REQUIREMENT
Print the lines in the listing below that fall between the line with "list [878, 292, 1384, 821]" and the line with "Page size: 1500x1125.", those two lines included, exactly as they stand and with nothing else.

THE DATA
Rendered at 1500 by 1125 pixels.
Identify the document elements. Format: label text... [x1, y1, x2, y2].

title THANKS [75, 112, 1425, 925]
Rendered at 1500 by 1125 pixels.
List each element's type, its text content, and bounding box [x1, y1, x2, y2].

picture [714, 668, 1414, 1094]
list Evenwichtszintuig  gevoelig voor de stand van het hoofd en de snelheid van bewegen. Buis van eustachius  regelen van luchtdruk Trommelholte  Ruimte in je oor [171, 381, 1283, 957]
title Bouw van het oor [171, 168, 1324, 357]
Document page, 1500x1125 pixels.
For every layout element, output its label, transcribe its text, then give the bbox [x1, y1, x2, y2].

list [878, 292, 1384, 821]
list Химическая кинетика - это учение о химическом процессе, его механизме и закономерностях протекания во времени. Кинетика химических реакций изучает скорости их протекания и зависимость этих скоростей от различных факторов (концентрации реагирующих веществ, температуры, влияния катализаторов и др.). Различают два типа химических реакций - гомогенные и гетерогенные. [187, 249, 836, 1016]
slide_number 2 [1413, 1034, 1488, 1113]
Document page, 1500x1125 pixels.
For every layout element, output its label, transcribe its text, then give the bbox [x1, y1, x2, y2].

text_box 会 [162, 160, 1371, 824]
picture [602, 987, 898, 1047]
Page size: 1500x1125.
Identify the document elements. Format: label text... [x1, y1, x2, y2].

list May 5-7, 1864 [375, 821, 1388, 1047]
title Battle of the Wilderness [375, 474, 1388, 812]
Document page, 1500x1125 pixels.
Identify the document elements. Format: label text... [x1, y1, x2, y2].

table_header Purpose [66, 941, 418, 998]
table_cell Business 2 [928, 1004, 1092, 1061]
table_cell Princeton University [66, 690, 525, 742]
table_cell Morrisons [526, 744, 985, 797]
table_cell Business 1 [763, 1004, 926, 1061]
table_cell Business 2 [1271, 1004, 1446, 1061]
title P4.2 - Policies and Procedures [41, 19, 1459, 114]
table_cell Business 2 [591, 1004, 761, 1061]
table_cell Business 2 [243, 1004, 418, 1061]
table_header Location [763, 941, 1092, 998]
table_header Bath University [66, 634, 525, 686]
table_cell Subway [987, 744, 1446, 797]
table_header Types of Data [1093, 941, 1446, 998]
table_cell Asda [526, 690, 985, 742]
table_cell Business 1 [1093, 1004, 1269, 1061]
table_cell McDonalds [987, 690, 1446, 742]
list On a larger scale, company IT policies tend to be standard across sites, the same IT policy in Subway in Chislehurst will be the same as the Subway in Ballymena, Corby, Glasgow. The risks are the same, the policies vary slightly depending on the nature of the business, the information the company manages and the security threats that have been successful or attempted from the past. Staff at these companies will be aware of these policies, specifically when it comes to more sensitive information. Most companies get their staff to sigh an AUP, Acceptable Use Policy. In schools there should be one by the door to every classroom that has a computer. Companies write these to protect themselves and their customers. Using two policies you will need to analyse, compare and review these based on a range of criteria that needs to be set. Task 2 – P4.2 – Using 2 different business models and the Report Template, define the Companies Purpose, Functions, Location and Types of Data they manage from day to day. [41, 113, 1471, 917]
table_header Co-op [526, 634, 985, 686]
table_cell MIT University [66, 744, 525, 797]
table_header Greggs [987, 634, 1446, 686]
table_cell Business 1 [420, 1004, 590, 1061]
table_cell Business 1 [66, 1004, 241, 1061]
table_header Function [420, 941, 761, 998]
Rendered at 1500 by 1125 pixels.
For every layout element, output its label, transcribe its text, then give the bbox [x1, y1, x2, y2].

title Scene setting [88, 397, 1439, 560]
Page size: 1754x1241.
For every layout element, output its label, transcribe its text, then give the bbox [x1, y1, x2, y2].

TASK RESULT
list [878, 292, 1384, 821]
list Химическая кинетика - это учение о химическом процессе, его механизме и закономерностях протекания во времени. Кинетика химических реакций изучает скорости их протекания и зависимость этих скоростей от различных факторов (концентрации реагирующих веществ, температуры, влияния катализаторов и др.). Различают два типа химических реакций - гомогенные и гетерогенные. [187, 249, 836, 1016]
slide_number 2 [1413, 1034, 1488, 1113]
Document page, 1500x1125 pixels.
For every layout element, output its label, transcribe its text, then give the bbox [x1, y1, x2, y2].

text_box 会 [162, 160, 1371, 824]
picture [602, 987, 898, 1047]
Page size: 1500x1125.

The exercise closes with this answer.